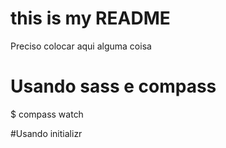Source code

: # this is my README

Preciso colocar aqui alguma coisa

# Usando sass e compass

$ compass watch 

#Usando initializr



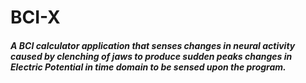 # BCI-X
##### A BCI calculator application that senses changes in neural activity caused by clenching of jaws to produce sudden peaks changes in Electric Potential in time domain to be sensed upon the program.

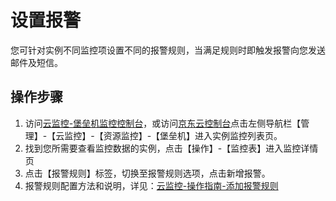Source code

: # 设置报警
您可针对实例不同监控项设置不同的报警规则，当满足规则时即触发报警向您发送邮件及短信。

## 操作步骤
1. 访问[云监控-堡垒机监控控制台](https://cms-console.jdcloud.com/monitor/resource/auto/bastion)，或访问[京东云控制台](https://console.jdcloud.com/)点击左侧导航栏【管理】-【云监控】-【资源监控】-【堡垒机】进入实例监控列表页。
2. 找到您所需要查看监控数据的实例，点击【操作】-【监控表】进入监控详情页
3. 点击【报警规则】标签，切换至报警规则选项，点击新增报警。
4. 报警规则配置方法和说明，详见：[云监控-操作指南-添加报警规则](https://docs.jdcloud.com/cn/monitoring/add-rule)

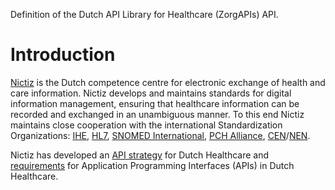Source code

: Definition of the Dutch API Library for Healthcare (ZorgAPIs) API.

# Introduction

[Nictiz](https://nictiz.nl/) is the Dutch competence centre for electronic exchange of health and care information.
Nictiz develops and maintains standards for digital information management, ensuring that healthcare information can be
recorded and exchanged in an unambiguous manner. To this end Nictiz maintains close cooperation with the international
Standardization Organizations: [IHE](https://www.ihe-europe.net/), [HL7](https://www.hl7.org/),
[SNOMED International](https://www.snomed.org/), [PCH Alliance](https://www.pchalliance.org/),
[CEN](https://www.cencenelec.eu/)/[NEN](https://www.nen.nl/en/).

Nictiz has developed an [API strategy](https://nictiz.github.io/api-strategie-docs/) for Dutch Healthcare and
[requirements](https://nictiz.github.io/api-requirements-docs/) for Application Programming Interfaces (APIs) in Dutch
Healthcare.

##########

Reproduce verbatim the lines of the records starting at the line containing "is my README" and ending at the line containing "[CEN](https://www.cencenelec.eu/)/[NEN](https://www.nen.nl/en/).", with both of those lines included. Omit the pictures from your answer.

: # this is my README

Preciso colocar aqui alguma coisa

# Usando sass e compass

$ compass watch 

#Usando initializr



 # BCI-X
##### A BCI calculator application that senses changes in neural activity caused by clenching of jaws to produce sudden peaks changes in Electric Potential in time domain to be sensed upon the program.

Source code

: # 设置报警
您可针对实例不同监控项设置不同的报警规则，当满足规则时即触发报警向您发送邮件及短信。

## 操作步骤
1. 访问[云监控-堡垒机监控控制台](https://cms-console.jdcloud.com/monitor/resource/auto/bastion)，或访问[京东云控制台](https://console.jdcloud.com/)点击左侧导航栏【管理】-【云监控】-【资源监控】-【堡垒机】进入实例监控列表页。
2. 找到您所需要查看监控数据的实例，点击【操作】-【监控表】进入监控详情页
3. 点击【报警规则】标签，切换至报警规则选项，点击新增报警。
4. 报警规则配置方法和说明，详见：[云监控-操作指南-添加报警规则](https://docs.jdcloud.com/cn/monitoring/add-rule)

Source code

: Definition of the Dutch API Library for Healthcare (ZorgAPIs) API.

# Introduction

[Nictiz](https://nictiz.nl/) is the Dutch competence centre for electronic exchange of health and care information.
Nictiz develops and maintains standards for digital information management, ensuring that healthcare information can be
recorded and exchanged in an unambiguous manner. To this end Nictiz maintains close cooperation with the international
Standardization Organizations: [IHE](https://www.ihe-europe.net/), [HL7](https://www.hl7.org/),
[SNOMED International](https://www.snomed.org/), [PCH Alliance](https://www.pchalliance.org/),
[CEN](https://www.cencenelec.eu/)/[NEN](https://www.nen.nl/en/).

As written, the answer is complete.